Prosegui l'articolo sul Piano ospedaliero per Polla e Sapri, riprendendo subito dopo la sua ultima frase.

Estratto della pagina
——————

Sanità

Il Piano ospedaliero fa discutere nonostante gli ospedali di Polla e Sapri vengano riconosciuti DEA di I Livello. Nei giorni immediatamente successivi alla pubblicazione sul BURC del nuovo piano di programmazione della rete ospedaliera, da Sapri avevano fatto sentire la loro voce evidenziando come una serie di elementi lasciavano supporre un depotenziamento del presidio, come ad esempio Gastroeneterologia, eccellenza dell'Ospedale dell'Immacolata, diventato unità ambulatoriale, e Ginecologia che perde il primario, fermo restando la necessità di raggiungere i 500 parti all'anno per il mantenimento del punto nascita.  La situazione, secondo quanto denuncia il responsabile CODACONS Vallo di Diano Roberto De Luca, non è diversa a quanto pare per il Luigi Curto di Polla, con una netta riduzione dei posti letti 48 in meno a fronte dei 7 recuperati a cui si aggiungono i 25 posti letto del nuovo reparto di Riabilitazione, e la perdita di 8 strutture complesse che diventano semplici dipartimentali.

——————

Voci di dati salvate:
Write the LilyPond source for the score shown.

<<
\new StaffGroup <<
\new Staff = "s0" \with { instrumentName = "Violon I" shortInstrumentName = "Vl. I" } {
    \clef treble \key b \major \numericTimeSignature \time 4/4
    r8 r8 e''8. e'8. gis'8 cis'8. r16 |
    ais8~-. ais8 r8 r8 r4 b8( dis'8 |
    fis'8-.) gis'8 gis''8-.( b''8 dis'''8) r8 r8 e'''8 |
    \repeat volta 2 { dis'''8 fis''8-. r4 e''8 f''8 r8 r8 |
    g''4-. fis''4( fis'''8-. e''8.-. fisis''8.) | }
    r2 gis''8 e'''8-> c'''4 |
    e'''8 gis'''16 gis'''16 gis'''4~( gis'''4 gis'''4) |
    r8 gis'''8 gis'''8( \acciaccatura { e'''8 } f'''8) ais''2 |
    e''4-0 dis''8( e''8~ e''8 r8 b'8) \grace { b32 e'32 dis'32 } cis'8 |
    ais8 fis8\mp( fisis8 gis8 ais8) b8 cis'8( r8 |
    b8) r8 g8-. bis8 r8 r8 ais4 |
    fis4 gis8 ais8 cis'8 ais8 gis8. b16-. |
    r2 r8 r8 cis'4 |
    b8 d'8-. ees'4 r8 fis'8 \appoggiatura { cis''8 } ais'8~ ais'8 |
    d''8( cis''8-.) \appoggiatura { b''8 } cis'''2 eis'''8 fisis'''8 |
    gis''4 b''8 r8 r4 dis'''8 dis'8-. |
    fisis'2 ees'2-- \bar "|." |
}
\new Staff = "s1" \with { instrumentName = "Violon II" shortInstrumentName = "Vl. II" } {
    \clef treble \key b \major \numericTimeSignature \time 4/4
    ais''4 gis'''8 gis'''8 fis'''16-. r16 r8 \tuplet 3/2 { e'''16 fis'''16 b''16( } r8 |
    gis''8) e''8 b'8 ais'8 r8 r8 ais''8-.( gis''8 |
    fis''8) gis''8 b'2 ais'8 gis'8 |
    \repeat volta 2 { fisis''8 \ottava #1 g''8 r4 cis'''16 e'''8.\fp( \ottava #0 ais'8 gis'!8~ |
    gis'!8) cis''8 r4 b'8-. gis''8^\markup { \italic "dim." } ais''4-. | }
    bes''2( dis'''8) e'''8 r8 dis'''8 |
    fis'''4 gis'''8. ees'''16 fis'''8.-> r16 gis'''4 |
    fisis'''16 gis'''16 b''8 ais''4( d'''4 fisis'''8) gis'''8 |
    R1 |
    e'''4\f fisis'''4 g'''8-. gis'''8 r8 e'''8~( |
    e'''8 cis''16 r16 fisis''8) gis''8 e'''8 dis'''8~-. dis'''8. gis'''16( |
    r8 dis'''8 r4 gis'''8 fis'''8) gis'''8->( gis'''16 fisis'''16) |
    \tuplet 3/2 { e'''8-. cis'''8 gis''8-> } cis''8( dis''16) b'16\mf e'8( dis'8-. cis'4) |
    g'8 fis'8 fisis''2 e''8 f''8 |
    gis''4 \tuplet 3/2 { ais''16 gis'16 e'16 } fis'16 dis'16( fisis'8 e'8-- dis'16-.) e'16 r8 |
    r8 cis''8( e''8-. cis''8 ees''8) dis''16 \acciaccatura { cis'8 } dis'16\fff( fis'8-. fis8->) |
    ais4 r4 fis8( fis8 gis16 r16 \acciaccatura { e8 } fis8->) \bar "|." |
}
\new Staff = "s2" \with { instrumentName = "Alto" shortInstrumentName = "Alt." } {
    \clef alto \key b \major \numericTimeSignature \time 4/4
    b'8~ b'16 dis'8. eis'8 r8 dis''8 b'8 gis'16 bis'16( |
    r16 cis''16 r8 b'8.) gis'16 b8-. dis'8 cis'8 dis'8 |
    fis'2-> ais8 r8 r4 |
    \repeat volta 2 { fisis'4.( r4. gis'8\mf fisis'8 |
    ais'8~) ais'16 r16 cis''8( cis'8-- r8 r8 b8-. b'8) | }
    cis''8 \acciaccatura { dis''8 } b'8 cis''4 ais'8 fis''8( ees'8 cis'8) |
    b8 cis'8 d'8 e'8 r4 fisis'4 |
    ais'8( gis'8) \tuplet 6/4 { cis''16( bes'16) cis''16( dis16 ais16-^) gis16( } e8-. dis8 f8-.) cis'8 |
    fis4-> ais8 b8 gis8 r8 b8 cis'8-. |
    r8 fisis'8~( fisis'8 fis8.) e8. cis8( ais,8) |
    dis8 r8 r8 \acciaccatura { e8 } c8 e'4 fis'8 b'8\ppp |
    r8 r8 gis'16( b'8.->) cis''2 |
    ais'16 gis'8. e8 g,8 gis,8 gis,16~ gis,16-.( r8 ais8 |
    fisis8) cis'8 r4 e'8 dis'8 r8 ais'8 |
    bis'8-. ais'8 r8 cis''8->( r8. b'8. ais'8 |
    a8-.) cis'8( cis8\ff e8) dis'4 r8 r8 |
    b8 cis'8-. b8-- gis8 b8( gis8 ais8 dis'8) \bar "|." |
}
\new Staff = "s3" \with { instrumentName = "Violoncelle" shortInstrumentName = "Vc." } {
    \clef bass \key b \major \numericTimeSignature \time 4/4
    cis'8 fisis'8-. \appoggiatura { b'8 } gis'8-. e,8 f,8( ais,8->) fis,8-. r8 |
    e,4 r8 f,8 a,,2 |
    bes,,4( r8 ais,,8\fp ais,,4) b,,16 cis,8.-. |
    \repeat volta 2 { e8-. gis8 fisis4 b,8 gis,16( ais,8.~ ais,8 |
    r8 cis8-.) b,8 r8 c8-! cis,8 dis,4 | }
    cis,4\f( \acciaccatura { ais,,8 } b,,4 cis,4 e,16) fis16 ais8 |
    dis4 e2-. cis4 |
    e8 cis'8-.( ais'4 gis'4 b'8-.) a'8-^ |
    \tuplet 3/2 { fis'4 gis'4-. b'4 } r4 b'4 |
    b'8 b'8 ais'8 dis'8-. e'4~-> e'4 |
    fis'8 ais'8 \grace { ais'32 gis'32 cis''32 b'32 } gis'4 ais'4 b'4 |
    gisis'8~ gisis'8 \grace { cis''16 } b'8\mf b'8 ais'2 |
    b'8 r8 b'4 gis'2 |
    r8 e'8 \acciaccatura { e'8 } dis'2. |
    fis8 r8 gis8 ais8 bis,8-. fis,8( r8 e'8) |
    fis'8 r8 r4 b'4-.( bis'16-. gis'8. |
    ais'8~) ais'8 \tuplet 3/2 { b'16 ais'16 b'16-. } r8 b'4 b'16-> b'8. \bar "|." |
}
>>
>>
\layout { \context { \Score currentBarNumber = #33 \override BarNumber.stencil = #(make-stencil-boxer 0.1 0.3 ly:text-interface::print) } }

——————

Risultato
"Un'attenta lettura del Piano - scrive Roberto De Luca in apertura della nota - svela qualche sorpresa. Il presidente della Regione Campania ha affermato che l'ente è stato costretto dal Ministero della Salute a ridurre i numeri delle unità complesse. L'ospedale di Polla - prosegue - contribuisce a tale riduzione sul territorio per il 13%, 8 su 60, nonostante il bacino di utenza sia pari a solo l'1% dell'intera popolazione regionale". Roberto De Luca riferisce che il Luigi Curto perde le unità complesse di: Ostetricia e Ginecologia, Pediatria, Gastroenterologia, oculistica, Nefrologia, Neurologia, Otorinolaringoiatria e Pneumologia. Inoltre spiega che, i reparti che si vedono ridurre i posti letto sono: ostetricia e ginecologia -10, medicina generale -8, neurologia -7, Chirurgia -5, 4 posti letto in meno per Cardiologia e Psichiatria, 2 in meno nei reparti di oculistica, ortopedia, unità coronariche e urologia, infine perdono 1 posto letto sia nefrologia che geriatria. Gadagnano invece posti letto solo otorinolaringoiatria e di Gastroenterologia, rispettivamente +4 e +3.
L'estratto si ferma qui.